15 In het licht van des konings aangezicht is leven; en zijn welgevallen is als een wolk des spaden regens.
In the light of a king’s face [is] life, And his goodwill [is] as a cloud of the spring rain.
16 Hoeveel beter is het wijsheid te bekomen, dan uitgegraven goud, en uitnemender, verstand te bekomen, dan zilver!
To get wisdom—how much better than gold, And to get understanding—to be chosen [more] than silver!
17 De baan der oprechten is van het kwaad af te wijken; hij behoedt zijn ziel, die zijn weg bewaart.
A highway of the upright [is] to turn from evil, Whoever is preserving his soul is watching his way.
18 Hovaardigheid is voor de verbreking, en hoogheid des geestes voor den val.
Pride [is] before destruction, And before stumbling—a haughty spirit.
19 Het is beter nederig van geest te zijn met de zachtmoedigen, dan roof te delen met de hovaardigen.
Better is humility of spirit with the poor, Than to apportion spoil with the proud.
20 Die op het woord verstandelijk let, zal het goede vinden; en die op den HEERE vertrouwt, is welgelukzalig.
The wise in any matter finds good, And whoever is trusting in YHWH, O his blessedness.
21 De wijze van hart zal verstandig genoemd worden; en de zoetheid der lippen zal de lering vermeerderen.
For the wise in heart is called intelligent, And sweetness of lips increases learning.

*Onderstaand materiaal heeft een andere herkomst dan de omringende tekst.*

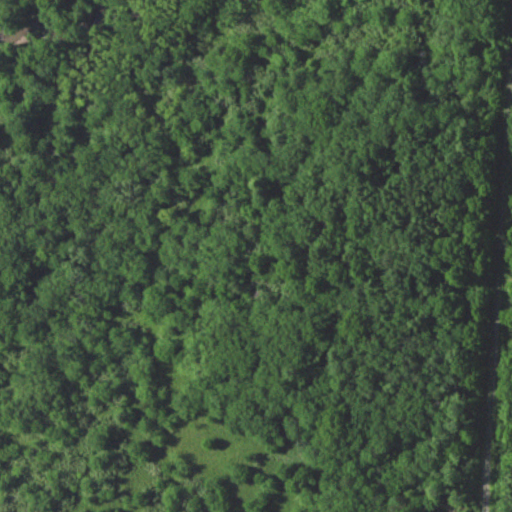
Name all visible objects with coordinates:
railway: (495, 256)
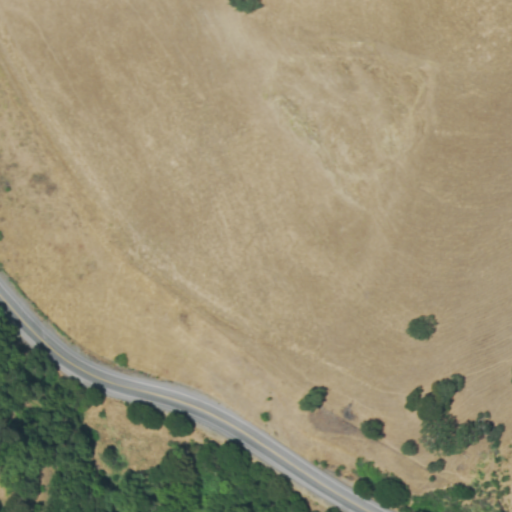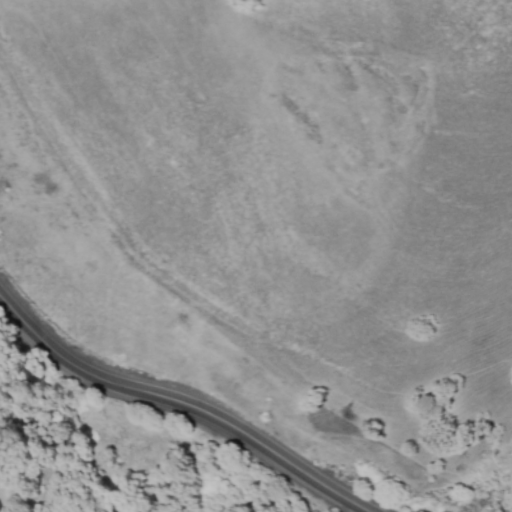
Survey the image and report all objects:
road: (182, 402)
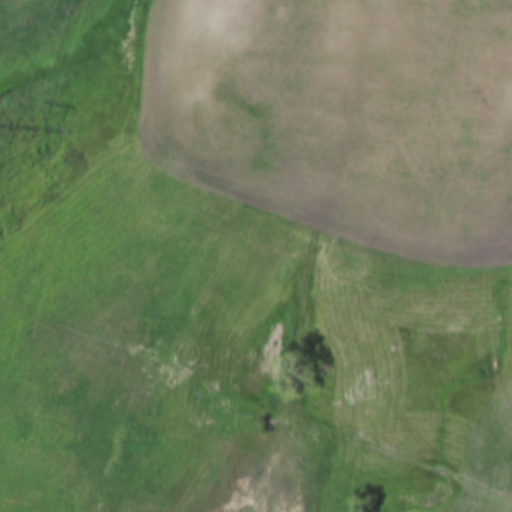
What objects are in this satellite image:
power tower: (58, 130)
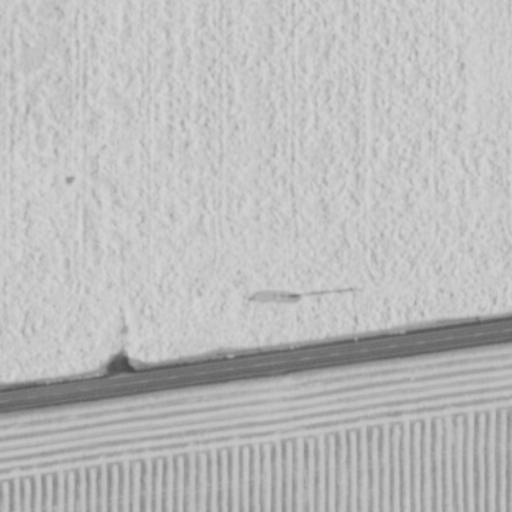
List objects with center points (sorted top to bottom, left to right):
crop: (245, 161)
road: (256, 361)
crop: (281, 450)
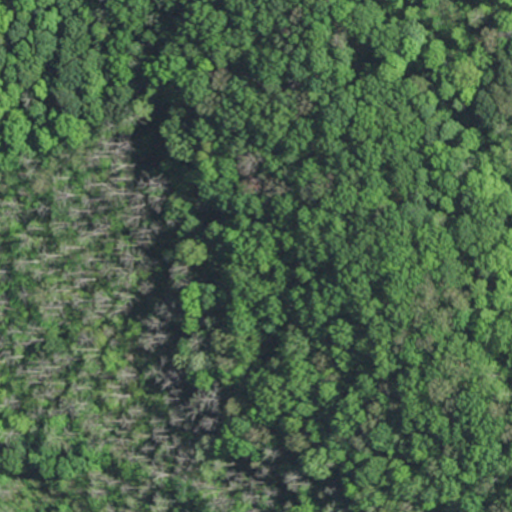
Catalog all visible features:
road: (458, 507)
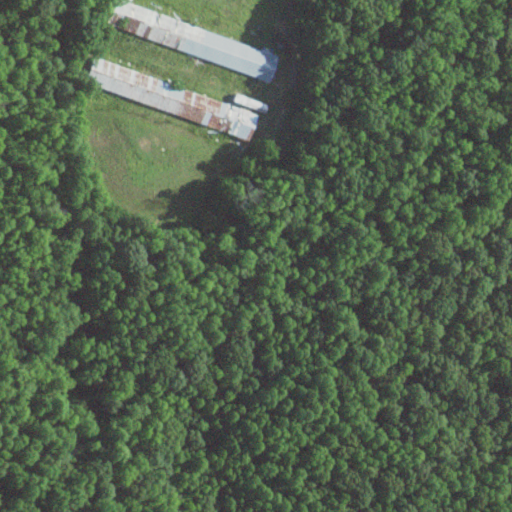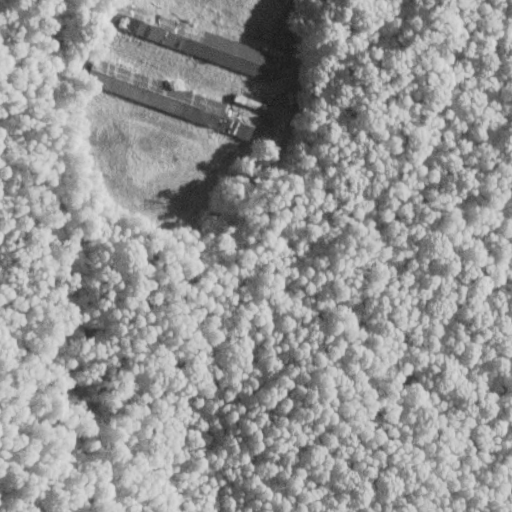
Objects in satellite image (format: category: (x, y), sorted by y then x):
building: (198, 41)
building: (167, 96)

22 Het verstand dergenen, die het bezitten, is een springader des levens; maar de tucht der dwazen is dwaasheid.
Understanding [is] a fountain of life to its possessors, The instruction of fools is folly.
23 Het hart eens wijzen maakt zijn mond verstandig, en zal op zijn lippen de lering vermeerderen.
The heart of the wise causes his mouth to act wisely, And he increases learning by his lips,
24 Liefelijke redenen zijn een honigraat, zoet voor de ziel, en medicijn voor het gebeente.
Sayings of pleasantness [are] a honeycomb, Sweet to the soul, and healing to the bone.
25 Er is een weg, die iemand recht schijnt; maar het laatste van dien zijn wegen des doods.
There is a way right before a man, And its latter end—ways of death.
26 De ziel des arbeidzamen arbeidt voor zichzelven; want zijn mond buigt zich voor hem.
A laboring man has labored for himself, For his mouth has caused [him] to bend over it.
27 Een Belialsman graaft kwaad; en op zijn lippen is als brandend vuur.
A worthless man is preparing evil, And on his lips [is] as a burning fire.
28 Een verkeerd man zal krakeel inwerpen; en een oorblazer scheidt den voornaamsten vriend.
A contrary man sends forth contention, A tale-bearer is separating a familiar friend.
29 Een man des gewelds verlokt zijn naaste, en hij leidt hem in een weg, die niet goed is.
A violent man entices his neighbor, And causes him to go in a way [that is] not good.
30 Hij sluit zijn ogen, om verkeerdheden te bedenken; zijn lippen bijtende, volbrengt hij het kwaad.
Consulting his eyes to devise contrary things, Moving his lips he has accomplished evil.
31 De grijsheid is een sierlijke kroon; zij wordt op den weg der gerechtigheid gevonden.
Grey hairs [are] a crown of beauty, It is found in the way of righteousness.
32 De lankmoedige is beter dan de sterke; en die heerst over zijn geest, dan die een stad inneemt.
Better [is] the [one] slow to anger than the mighty, And the ruler over his spirit than he who is taking a city.
33 Het lot wordt in den schoot geworpen; maar het gehele beleid daarvan is van den HEERE.
The lot is cast into the center, And all its judgment [is] from YHWH!